*** Opening Source material ***
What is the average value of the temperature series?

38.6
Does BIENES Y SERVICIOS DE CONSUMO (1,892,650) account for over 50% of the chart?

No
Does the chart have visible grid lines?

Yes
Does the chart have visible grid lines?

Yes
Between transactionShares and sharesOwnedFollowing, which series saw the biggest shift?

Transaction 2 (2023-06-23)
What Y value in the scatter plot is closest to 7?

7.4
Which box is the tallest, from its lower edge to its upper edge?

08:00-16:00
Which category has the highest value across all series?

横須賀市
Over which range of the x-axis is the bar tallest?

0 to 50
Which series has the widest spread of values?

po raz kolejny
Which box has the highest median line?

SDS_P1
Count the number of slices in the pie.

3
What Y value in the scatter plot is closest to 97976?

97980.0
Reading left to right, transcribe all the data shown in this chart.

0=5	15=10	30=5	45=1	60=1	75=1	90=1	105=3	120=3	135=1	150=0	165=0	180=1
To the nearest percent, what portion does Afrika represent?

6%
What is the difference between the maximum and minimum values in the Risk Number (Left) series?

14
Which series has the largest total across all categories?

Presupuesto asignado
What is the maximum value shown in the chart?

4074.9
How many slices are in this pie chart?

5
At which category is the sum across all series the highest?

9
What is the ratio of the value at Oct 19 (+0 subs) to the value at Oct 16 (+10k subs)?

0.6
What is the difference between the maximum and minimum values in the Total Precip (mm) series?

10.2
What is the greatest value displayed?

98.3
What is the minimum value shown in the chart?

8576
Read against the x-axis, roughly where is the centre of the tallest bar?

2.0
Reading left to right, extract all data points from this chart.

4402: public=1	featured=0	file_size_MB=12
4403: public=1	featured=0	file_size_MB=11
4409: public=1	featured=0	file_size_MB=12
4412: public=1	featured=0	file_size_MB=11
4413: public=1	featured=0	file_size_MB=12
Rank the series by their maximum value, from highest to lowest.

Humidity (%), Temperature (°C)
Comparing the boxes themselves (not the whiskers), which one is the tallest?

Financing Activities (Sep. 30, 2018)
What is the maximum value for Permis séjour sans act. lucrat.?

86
*** Closing Source material ***
• Problem: Reproduce verbatim the lines of the listing above, starting at the line that contains "Transaction 2 (2023-06-23)" and ending at the line that contains "Which category has", with both of those lines included.

• Task response:
Transaction 2 (2023-06-23)
What Y value in the scatter plot is closest to 7?

7.4
Which box is the tallest, from its lower edge to its upper edge?

08:00-16:00
Which category has the highest value across all series?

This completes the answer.